A surpresa, ou talvez a confirmação que muitos esperavam, surgiu quando os modelos só coincidiram com os dados reais ao incluir a extração de água subterrânea. Sem esse fator, o modelo afastava-se mais de 78 cm do observado.
(a) Fatores individuais que contribuem para a tendência de excitação do PM. (b) Soma dos fatores que contribuem para a tendência de excitação de PM com (azul contínuo) e sem (azul descontínuo) esgotamento das águas subterrâneas. A seta vermelha indica a excitação de PM observada.
A pegada invisível da água subterrânea
A capacidade da água para modificar a rotação terrestre foi descoberta em 2016 pela NASA, mas a contribuição específica do bombeamento humano continuava sem ser quantificada. Este novo trabalho indica que, dentro das causas climáticas analisadas, a redistribuição de água subterrânea é o fator que mais influencia a deriva do polo.
O curioso é que a localização do bombeamento importa tanto quanto o volume. As maiores alterações são detetadas quando a água provém de latitudes médias, onde o efeito sobre o eixo é mais pronunciado.
E foi exatamente aí que se encontraram dois focos críticos durante o período estudado: o oeste da América do Norte e o noroeste da Índia. Duas regiões onde a pressão sobre os aquíferos é estrutural, não pontual.
Pode este deslocamento ser travado?
Segundo Ki-Weon Seo, se os países conseguirem reduzir de forma sustentada a extração nas zonas mais sensíveis, poderá observar-se uma mudança na tendência. Mas não seria imediato.
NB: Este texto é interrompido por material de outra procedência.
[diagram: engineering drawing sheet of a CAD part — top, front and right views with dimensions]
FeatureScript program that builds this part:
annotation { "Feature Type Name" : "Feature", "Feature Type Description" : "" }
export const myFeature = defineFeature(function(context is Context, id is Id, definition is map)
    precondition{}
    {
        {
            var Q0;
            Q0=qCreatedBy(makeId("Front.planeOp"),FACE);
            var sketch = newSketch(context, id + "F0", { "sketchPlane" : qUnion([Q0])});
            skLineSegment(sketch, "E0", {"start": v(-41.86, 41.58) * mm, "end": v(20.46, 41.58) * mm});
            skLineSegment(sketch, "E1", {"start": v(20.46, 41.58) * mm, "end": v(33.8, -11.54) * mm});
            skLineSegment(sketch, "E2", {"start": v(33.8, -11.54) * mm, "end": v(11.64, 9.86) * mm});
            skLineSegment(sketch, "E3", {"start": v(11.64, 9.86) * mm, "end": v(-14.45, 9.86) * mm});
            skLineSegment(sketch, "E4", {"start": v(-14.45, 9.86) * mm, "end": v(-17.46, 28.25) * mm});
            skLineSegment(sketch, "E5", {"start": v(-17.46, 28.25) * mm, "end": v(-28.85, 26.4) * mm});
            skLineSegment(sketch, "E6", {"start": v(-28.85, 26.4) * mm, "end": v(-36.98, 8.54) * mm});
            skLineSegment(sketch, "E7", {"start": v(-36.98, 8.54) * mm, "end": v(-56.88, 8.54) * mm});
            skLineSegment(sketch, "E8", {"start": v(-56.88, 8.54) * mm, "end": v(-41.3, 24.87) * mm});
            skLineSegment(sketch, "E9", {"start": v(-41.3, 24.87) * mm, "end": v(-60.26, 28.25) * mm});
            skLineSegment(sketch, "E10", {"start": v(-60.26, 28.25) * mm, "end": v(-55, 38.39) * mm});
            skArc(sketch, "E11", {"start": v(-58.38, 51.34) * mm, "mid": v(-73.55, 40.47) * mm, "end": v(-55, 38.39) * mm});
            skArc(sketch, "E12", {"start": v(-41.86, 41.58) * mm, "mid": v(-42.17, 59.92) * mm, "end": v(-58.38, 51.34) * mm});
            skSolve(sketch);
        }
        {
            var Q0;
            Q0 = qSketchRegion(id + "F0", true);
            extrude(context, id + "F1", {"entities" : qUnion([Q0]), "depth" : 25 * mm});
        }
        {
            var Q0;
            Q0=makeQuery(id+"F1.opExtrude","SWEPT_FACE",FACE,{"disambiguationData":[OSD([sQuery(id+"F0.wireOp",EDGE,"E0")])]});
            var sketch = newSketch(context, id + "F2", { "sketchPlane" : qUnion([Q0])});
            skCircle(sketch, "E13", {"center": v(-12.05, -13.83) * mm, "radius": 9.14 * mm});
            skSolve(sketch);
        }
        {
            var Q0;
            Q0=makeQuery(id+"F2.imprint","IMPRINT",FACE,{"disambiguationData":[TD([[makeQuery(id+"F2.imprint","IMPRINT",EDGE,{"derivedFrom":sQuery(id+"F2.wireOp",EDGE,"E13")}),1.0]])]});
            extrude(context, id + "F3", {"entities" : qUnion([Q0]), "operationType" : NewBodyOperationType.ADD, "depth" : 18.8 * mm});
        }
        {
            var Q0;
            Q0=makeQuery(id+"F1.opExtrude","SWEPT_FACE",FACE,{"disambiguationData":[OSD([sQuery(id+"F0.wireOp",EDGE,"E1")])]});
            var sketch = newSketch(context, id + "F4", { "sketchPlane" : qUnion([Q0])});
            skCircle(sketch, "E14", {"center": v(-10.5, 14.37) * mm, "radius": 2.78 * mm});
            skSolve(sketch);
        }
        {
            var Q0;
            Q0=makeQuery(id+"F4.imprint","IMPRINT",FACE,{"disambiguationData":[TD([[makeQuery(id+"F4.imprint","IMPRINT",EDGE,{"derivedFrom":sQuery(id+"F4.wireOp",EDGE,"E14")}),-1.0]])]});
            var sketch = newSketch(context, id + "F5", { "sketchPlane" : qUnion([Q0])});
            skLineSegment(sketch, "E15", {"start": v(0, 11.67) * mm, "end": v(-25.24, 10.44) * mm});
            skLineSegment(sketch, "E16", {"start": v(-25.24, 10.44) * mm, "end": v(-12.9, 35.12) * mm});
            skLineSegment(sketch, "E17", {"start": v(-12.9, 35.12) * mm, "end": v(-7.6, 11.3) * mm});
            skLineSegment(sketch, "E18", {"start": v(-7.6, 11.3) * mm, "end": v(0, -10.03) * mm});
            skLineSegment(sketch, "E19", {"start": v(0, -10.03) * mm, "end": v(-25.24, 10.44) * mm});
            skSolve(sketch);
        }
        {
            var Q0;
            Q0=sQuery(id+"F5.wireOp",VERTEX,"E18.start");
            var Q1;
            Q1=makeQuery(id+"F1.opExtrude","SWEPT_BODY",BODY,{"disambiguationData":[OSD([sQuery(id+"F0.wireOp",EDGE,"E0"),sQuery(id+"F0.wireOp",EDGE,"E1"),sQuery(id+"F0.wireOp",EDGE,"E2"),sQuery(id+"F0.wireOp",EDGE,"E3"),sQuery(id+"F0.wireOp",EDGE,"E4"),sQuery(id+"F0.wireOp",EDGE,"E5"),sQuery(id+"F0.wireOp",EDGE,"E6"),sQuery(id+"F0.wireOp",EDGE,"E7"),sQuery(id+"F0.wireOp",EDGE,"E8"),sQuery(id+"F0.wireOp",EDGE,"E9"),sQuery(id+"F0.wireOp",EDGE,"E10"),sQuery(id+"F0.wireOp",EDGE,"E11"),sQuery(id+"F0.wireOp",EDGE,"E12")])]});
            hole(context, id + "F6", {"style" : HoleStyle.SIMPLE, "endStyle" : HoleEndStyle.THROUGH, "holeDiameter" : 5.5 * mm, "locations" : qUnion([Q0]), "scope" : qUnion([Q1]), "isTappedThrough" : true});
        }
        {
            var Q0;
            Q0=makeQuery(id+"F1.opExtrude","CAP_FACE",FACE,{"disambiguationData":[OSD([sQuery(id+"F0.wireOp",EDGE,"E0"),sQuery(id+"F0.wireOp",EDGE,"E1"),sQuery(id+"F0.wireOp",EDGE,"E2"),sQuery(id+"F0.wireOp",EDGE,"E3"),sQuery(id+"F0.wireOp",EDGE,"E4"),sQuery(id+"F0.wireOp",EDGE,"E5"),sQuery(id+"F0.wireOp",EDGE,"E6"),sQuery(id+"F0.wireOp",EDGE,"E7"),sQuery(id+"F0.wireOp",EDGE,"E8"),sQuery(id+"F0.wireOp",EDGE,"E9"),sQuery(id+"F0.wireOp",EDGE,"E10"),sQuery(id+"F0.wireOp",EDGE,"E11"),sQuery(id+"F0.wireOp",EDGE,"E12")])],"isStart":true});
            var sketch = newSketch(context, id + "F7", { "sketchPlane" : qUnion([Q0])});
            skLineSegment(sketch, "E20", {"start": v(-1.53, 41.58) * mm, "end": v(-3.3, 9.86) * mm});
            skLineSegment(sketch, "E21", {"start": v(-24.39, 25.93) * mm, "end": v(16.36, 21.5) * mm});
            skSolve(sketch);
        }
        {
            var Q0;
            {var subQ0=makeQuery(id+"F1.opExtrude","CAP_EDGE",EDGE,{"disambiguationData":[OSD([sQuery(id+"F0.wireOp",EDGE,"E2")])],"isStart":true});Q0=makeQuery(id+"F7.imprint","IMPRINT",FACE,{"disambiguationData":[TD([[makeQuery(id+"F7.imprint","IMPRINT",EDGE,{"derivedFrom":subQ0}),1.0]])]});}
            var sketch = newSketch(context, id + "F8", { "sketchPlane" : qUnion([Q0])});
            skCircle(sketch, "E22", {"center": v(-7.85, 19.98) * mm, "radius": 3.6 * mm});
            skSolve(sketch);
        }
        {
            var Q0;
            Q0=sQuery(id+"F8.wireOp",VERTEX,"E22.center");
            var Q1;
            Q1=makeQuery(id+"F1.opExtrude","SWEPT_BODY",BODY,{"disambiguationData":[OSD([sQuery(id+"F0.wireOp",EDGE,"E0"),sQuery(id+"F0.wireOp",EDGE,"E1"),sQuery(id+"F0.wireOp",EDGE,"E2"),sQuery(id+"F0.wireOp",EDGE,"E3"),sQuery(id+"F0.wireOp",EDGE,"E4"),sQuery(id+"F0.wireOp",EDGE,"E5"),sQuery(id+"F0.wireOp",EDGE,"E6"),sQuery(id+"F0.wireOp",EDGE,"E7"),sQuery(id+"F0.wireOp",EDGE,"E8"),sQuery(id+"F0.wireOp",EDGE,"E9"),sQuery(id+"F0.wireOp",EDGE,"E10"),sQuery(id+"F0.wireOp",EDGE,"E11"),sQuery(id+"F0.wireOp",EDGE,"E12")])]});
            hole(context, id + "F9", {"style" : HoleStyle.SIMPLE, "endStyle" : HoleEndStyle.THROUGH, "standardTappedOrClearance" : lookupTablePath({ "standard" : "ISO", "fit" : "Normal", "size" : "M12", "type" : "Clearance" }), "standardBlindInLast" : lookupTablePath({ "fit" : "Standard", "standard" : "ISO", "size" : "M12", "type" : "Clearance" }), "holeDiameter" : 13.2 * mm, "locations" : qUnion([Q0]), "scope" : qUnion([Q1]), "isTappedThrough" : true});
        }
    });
São necessárias décadas de gestão responsável para que o movimento polar responda.
Ainda assim, a ideia de que o planeta inclina ligeiramente o seu eixo devido à ação humana não deve ser confundida com um risco imediato para as estações do ano ou para o clima a curto prazo.
O movimento polar tem componentes naturais que oscilam vários metros todos os anos. É, antes, um sinal geofísico de fundo, um indicador de que a água doce está a mudar de lugar em quantidades suficientes para deixar marca na mecânica terrestre.
Eixo da Terra: olhar para o passado para compreender o presente
A equipa propõe agora utilizar registos históricos de movimento polar, que datam do final do século XIX, para reconstruir como as reservas de água nos continentes mudaram ao longo de mais de cem anos.
Uma abordagem que poderá revelar quando começaram certas alterações hidrológicas associadas ao aquecimento global e à expansão agrícola moderna.
Talvez existam padrões ocultos nesses dados que expliquem secas recorrentes, esgotamento progressivo de aquíferos ou variações em grandes bacias hidrográficas. A ciência, por vezes, encontra respostas em lugares inesperados. Neste caso, no vaivém milimétrico do eixo de rotação.
Impacto
A extração contínua de água subterrânea não só altera a rotação terrestre. A nível ecológico, representa uma enorme pressão. Os aquíferos recarregam-se lentamente e, quando são bombeados mais depressa do que se regeneram, desencadeiam-se impactos que se estendem por toda a superfície: zonas húmidas que diminuem, rios que perdem caudal, solo que afunda em áreas urbanas e agrícolas.
Também muda a dinâmica do nível do mar, que absorve literalmente a água transferida da terra firme. O deslocamento do eixo de rotação não provoca impactos imediatos nos ecossistemas, mas indica um desajuste global. Um sintoma. A prova de que o planeta redistribui massas de água em grande escala, coincidente com o desgaste de aquíferos estratégicos para a alimentação, a biodiversidade e a estabilidade do território.
É um lembrete incómodo: o que acontece debaixo da terra, mesmo que não se veja, conta. E muito.